Milwaukee has long been a national hub for advanced manufacturing, home to corporate headquarters of global industry leaders such as Johnson Controls and Rockwell Automation as well as small- and mid-sized manufacturers. Whether applying academic research to industry in the early stages of the Internet of Things or creating self-healing materials, our engineers are exploring and innovating the next generation of technologies to continuously improve quality, efficiency and the ways we work. UWM researchers are an integrated, cross-discipline mix, representing materials science and engineering, industrial engineering, computer science, computer engineering, and electrical and mechanical engineering. Individually and collectively they offer resources and industry partnerships to usher in the future in advanced manufacturing.
Improving health, promoting quality of life and saving lives: these are the goals of our engineers who focus on biomedical and health research. Our world-renowned faculty and their students have already made an impact on our world on many fronts: a spit test to detect Ebola; more accurate scanners so medical providers have sharper images to make better diagnoses; better prosthetics and medical devices; an ergonomically designed wrench to prevent shoulder injuries among gas utility workers; and a better understanding of blood flow in the brain providing breakthrough knowledge needed to be useful in the quest to cure Parkinsons, Alzheimers, blindness and other conditions and diseases.

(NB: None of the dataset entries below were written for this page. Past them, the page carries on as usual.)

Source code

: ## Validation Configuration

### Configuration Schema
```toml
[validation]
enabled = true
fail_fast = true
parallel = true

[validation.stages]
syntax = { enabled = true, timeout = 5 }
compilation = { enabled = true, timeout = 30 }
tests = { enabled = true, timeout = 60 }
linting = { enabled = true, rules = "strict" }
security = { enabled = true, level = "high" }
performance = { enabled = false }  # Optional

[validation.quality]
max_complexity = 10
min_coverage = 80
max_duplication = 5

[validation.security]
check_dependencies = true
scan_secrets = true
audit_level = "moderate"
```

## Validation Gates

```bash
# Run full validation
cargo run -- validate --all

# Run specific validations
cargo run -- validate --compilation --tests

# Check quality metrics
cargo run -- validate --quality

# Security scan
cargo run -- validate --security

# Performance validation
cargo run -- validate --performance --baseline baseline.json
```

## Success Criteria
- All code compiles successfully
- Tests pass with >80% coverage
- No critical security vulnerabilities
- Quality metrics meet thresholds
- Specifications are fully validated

The world continues to demand more efficient, sustainable and reliable, secure energy solutions. Microgrids are expected to complement the nation's grid, opening a multi-billion dollar industry and connecting everyone in some shape or form to "energy islands." Meanwhile, cars are shifting gears with cheaper and cleaner lithium-ion batteries; and wind turbines, solar panels and biofuels have opened doors to new sources of energy and ways to store, convert, deliver and manage them. UWM's world-class engineers are discovering new ways to power our communities and our lives, continuously challenging and improving the way we think about and use energy and care for our environment.
With the United States' infrastructure in dire need of repair, UWM's long tradition of leadership in civil and environmental engineering offers just what the nation needs. In our state-of-the-art labs, engineers are finding ways to increase strength, safety and efficiency of our nation's roads, bridges and physical infrastructure. Creating concrete that puts an end to potholes; designing computer systems that help engineers to assess and understand traffic flow and reduce accidents and fatalities; strategizing emergency evacuation routes in the case of catastrophic public emergency; and "earthquake-proofing" bridges and buildings – our engineers are sought after for solutions. It's no wonder we've graduated more State Secretaries of Department of Transportation than any other university in the country.

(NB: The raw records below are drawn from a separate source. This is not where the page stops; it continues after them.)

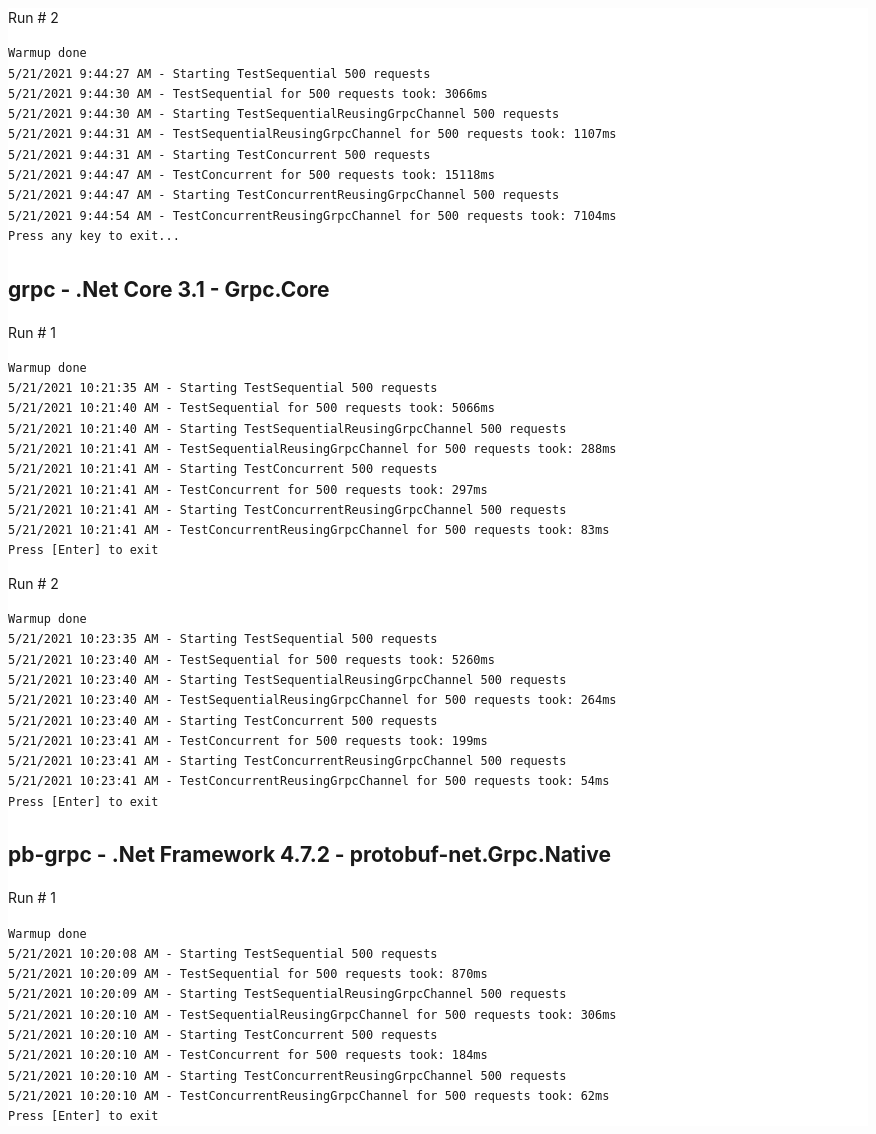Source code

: Run # 2
```
Warmup done
5/21/2021 9:44:27 AM - Starting TestSequential 500 requests
5/21/2021 9:44:30 AM - TestSequential for 500 requests took: 3066ms
5/21/2021 9:44:30 AM - Starting TestSequentialReusingGrpcChannel 500 requests
5/21/2021 9:44:31 AM - TestSequentialReusingGrpcChannel for 500 requests took: 1107ms
5/21/2021 9:44:31 AM - Starting TestConcurrent 500 requests
5/21/2021 9:44:47 AM - TestConcurrent for 500 requests took: 15118ms
5/21/2021 9:44:47 AM - Starting TestConcurrentReusingGrpcChannel 500 requests
5/21/2021 9:44:54 AM - TestConcurrentReusingGrpcChannel for 500 requests took: 7104ms
Press any key to exit...
```

## grpc - .Net Core 3.1 - Grpc.Core

Run # 1
```
Warmup done
5/21/2021 10:21:35 AM - Starting TestSequential 500 requests
5/21/2021 10:21:40 AM - TestSequential for 500 requests took: 5066ms
5/21/2021 10:21:40 AM - Starting TestSequentialReusingGrpcChannel 500 requests
5/21/2021 10:21:41 AM - TestSequentialReusingGrpcChannel for 500 requests took: 288ms
5/21/2021 10:21:41 AM - Starting TestConcurrent 500 requests
5/21/2021 10:21:41 AM - TestConcurrent for 500 requests took: 297ms
5/21/2021 10:21:41 AM - Starting TestConcurrentReusingGrpcChannel 500 requests
5/21/2021 10:21:41 AM - TestConcurrentReusingGrpcChannel for 500 requests took: 83ms
Press [Enter] to exit
```

Run # 2
```
Warmup done
5/21/2021 10:23:35 AM - Starting TestSequential 500 requests
5/21/2021 10:23:40 AM - TestSequential for 500 requests took: 5260ms
5/21/2021 10:23:40 AM - Starting TestSequentialReusingGrpcChannel 500 requests
5/21/2021 10:23:40 AM - TestSequentialReusingGrpcChannel for 500 requests took: 264ms
5/21/2021 10:23:40 AM - Starting TestConcurrent 500 requests
5/21/2021 10:23:41 AM - TestConcurrent for 500 requests took: 199ms
5/21/2021 10:23:41 AM - Starting TestConcurrentReusingGrpcChannel 500 requests
5/21/2021 10:23:41 AM - TestConcurrentReusingGrpcChannel for 500 requests took: 54ms
Press [Enter] to exit
```
## pb-grpc - .Net Framework 4.7.2 - protobuf-net.Grpc.Native


Run # 1
```
Warmup done
5/21/2021 10:20:08 AM - Starting TestSequential 500 requests
5/21/2021 10:20:09 AM - TestSequential for 500 requests took: 870ms
5/21/2021 10:20:09 AM - Starting TestSequentialReusingGrpcChannel 500 requests
5/21/2021 10:20:10 AM - TestSequentialReusingGrpcChannel for 500 requests took: 306ms
5/21/2021 10:20:10 AM - Starting TestConcurrent 500 requests
5/21/2021 10:20:10 AM - TestConcurrent for 500 requests took: 184ms
5/21/2021 10:20:10 AM - Starting TestConcurrentReusingGrpcChannel 500 requests
5/21/2021 10:20:10 AM - TestConcurrentReusingGrpcChannel for 500 requests took: 62ms
Press [Enter] to exit
```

Fresh water is fundamental to the prosperity of our communities and our personal health. Clean freshwater systems lead to a better environment, economy, and quality of life. The College of Engineering & Applied Science provides a foundation for Milwaukee's world-recognition as a leader in freshwater research, in partnership with UWM's School of Freshwater Science. Our engineers are researching ways to preserve, protect and promote the viability of our fresh water resources – from detecting drinking water contaminants in real time to understanding how E. coli travels into our lakes, rivers and public waterways so it can be stopped. Our engineers work in state-of-the-art labs at UWM's Engineering, Mathematics and Science Building and Milwaukee's Global Water Center, maximizing the benefit of proximity to Milwaukee's rivers and the Great Lakes.
The College of Engineering & Applied Science Teaching Labs are where our students get hands-on experience related to their specific coursework.